TIPOS ORIGINAIS - PERRONI, URBANO E BELISÁRIO

Cowboy Tom Mix cavalgando nas telas de prata com seu fiel cavalo Tony.

 

Os cinemas da época exibiam filmes de cowboy com muita freqüência e eram muito admirados pelos jovens. Dominavam as cenas o Tom Mix, Willian Hart, Willian Farnun e outros. O tiroteio era constante em todos eles; aquele tiroteio em que não se acabam as balas, não se carregam armas e surgem pontarias certeiras que abatem dezenas de lutadores ao mesmo tempo. Recordo-me dos tempos da Guarda em que eu, meus primos e meu irmão usávamos chapelões de abas largas, cartucheiras vazias de balas e armas de brinquedo. A brincadeira era quase sempre uma imitação dos filmes, com o espocar de tiros, pelo grito e falsas mortes previamente combinadas.

 

Na estação de Abernéssia, havia sempre um cidadão bem apessoado, já com os seus 40 anos, um perfeito cowboy, vestindo sempre botas de salto fino, cartucheiras, proteção de couro nas pernas e chapéu de aba larga. Chamava-se Perroni e viera a Campos à procura de saúde para a sua esposa que, uma vez curada, montou uma pensão ou comprou um hotel dos muitos existentes na ocasião. O seu papel era ir à estação receber e acompanhar os hóspedes. Criou um tipo folclórico, que se tornou conhecido na época, pela sua estrepitosa chegada, riscando as esporas na calçada da plataforma.

 

Nós o admirávamos com espanto pela audácia de, permanentemente, se apresentar daquela maneira, como se estivesse em pleno faroeste.

 

Outra figura que fez época foi o troleiro Urbano Biagione. Procedia de Araraquara, onde trabalhara com nossos parentes. Morava na antiga Abissínia, na subida do morro do Jardim do Embaixador. Falava grosso e alto, pois, sempre no trole, habituara-se a gritar para ser ouvido. Muitas vezes ele nos conduziu até nosso Rancho. A viagem passava depressa, pois não parava de falar e sempre contando boas estórias.

 

Outro homem de grande valia para nós foi o Belisário, negro educado, prestimoso, pessoa honesta a toda prova. Qualquer problema, resolvia da melhor forma possível e sempre com grande boa vontade. Mais tarde passou a tomar conta da Lagoinha, propriedade do Sr. Nhonhô Magalhães, e morava numa casa ao lado da sede.

* Dados para revisão
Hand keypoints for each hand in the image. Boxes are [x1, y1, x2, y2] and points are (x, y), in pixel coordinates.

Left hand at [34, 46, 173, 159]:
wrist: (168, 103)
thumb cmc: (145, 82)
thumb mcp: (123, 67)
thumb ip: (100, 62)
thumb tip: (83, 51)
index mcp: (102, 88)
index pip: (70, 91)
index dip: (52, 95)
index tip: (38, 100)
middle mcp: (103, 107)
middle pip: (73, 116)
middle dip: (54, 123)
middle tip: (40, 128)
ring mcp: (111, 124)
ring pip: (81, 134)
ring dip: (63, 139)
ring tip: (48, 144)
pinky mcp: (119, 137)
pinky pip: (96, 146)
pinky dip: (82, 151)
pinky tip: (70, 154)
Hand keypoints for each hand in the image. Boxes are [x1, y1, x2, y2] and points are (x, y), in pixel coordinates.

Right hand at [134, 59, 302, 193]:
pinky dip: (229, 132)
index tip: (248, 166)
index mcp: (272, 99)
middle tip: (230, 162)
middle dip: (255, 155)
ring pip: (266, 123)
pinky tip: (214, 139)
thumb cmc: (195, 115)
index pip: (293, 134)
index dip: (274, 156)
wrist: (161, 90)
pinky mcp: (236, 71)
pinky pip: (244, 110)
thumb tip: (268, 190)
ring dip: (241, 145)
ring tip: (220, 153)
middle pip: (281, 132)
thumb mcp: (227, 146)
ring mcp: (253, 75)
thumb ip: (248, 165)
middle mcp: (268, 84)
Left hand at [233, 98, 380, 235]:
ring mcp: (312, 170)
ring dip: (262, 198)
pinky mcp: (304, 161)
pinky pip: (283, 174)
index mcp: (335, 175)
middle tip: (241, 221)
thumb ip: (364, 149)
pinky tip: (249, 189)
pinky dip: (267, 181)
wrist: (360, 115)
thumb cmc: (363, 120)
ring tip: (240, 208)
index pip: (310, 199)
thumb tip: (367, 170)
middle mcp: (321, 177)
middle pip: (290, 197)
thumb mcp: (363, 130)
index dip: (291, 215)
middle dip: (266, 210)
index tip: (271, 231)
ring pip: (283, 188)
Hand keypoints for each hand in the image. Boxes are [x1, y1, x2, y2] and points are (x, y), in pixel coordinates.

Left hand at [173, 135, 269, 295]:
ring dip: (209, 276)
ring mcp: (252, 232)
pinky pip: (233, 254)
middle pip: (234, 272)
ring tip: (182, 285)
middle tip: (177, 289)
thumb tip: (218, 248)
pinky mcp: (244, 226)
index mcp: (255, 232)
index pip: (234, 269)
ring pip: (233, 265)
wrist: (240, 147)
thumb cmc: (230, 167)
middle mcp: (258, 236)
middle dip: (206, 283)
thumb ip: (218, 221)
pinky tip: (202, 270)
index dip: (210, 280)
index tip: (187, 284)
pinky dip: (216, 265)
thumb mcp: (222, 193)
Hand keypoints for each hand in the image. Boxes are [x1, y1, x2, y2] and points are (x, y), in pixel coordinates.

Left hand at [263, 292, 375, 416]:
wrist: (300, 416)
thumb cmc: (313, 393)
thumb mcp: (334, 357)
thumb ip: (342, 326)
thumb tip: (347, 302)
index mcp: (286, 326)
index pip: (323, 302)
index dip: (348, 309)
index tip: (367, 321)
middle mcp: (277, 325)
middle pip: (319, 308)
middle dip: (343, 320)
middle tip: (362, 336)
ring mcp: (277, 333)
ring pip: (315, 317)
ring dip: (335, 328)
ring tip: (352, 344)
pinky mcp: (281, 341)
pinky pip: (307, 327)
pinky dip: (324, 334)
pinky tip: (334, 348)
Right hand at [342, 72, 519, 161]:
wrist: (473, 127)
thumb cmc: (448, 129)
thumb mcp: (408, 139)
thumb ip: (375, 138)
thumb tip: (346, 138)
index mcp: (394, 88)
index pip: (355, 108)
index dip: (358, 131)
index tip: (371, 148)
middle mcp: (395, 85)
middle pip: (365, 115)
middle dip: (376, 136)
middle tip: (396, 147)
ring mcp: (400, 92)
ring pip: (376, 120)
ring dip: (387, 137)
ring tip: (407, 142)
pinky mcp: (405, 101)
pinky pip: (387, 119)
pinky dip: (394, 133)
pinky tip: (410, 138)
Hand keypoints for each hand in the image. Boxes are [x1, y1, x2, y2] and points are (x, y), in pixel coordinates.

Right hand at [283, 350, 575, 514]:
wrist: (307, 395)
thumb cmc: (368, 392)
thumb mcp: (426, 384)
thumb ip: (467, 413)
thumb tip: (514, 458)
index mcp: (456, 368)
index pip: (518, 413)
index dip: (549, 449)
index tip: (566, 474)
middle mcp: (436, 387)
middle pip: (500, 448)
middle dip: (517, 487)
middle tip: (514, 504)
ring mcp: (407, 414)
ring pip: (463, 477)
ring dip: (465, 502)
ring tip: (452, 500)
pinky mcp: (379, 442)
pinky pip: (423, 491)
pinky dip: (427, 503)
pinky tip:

* Orientação 1
Resuma em duas frases o texto sobre Perroni, Urbano e Belisário.
* Orientação 2
Retome o texto sobre Perroni, Urbano e Belisário a partir do ponto em que ele termina.
A listagem não tem nenhum papel aqui.

* Resultado da tarefa 1
Os filmes de cowboy, muito admirados pelos jovens, inspiravam brincadeiras da época da Guarda, com primos e irmão, que imitavam os tiroteios com chapelões de abas largas e armas de brinquedo. O texto lembra também três figuras daquele tempo: Perroni, que se vestia como cowboy e recebia os hóspedes na estação de Abernéssia; o troleiro Urbano Biagione, que falava alto e contava boas estórias durante as viagens; e Belisário, homem honesto e prestimoso que mais tarde passou a tomar conta da Lagoinha.

* Resultado da tarefa 2
Certa ocasião, meu avô Marcondes Machado, após delicada cirurgia, veio para Campos na esperança de que o maravilhoso clima o faria sarar. Não podia ir para o nosso Rancho, pois não tínhamos estrada depois do rio e nem sequer ponte para atravessá-lo. Fomos para os Correntinos, bondosamente cedido pelo Dr. João Martins de Mello Jr., e ali ficamos na sede (antigo escritório da Agricobrás). Levou-nos até lá o trole da Lagoinha dirigido pelo Belisário. Sabendo que conduzia um recém-operado, desdobrou-se em cuidados.

 

Uma pequena estória atesta a retidão de seu caráter. Era tempo de chuva e a estrada, que ainda não era asfaltada, estava péssima. Na frente da Lagoinha havia um brejo formado pelo escoamento das águas das casas ali existentes. Chegando de São Paulo e encontrando dificuldade de transpor o lodo, resolvi subir pela estrada da Lagoinha e descer do outro lado. Assim o fiz, certo de que Belisário permitiria a nossa passagem pela porta da fazenda, tal o grau de amizade entre nós. Com visível constrangimento, ele me disse: “Olha, Dr. Oscar, eu faço tudo para lhe ajudar; se for preciso vamos todos empurrar o seu carro, mas aqui na estrada da fazenda o senhor não passa. É ordem do patrão. Ninguém passa aqui”.

 

Fiquei chocado por instantes pelo imprevisto de sua decisão. Logo mais, em casa, refleti e concluí que só um homem de bem, honesto, arriscaria perder um amigo para obedecer às ordens do patrão. Magoado, na ocasião, senti-me ferido em minha auto-estima, mas, logo no dia seguinte, compreendi a sua atitude e o louvo por isso até hoje.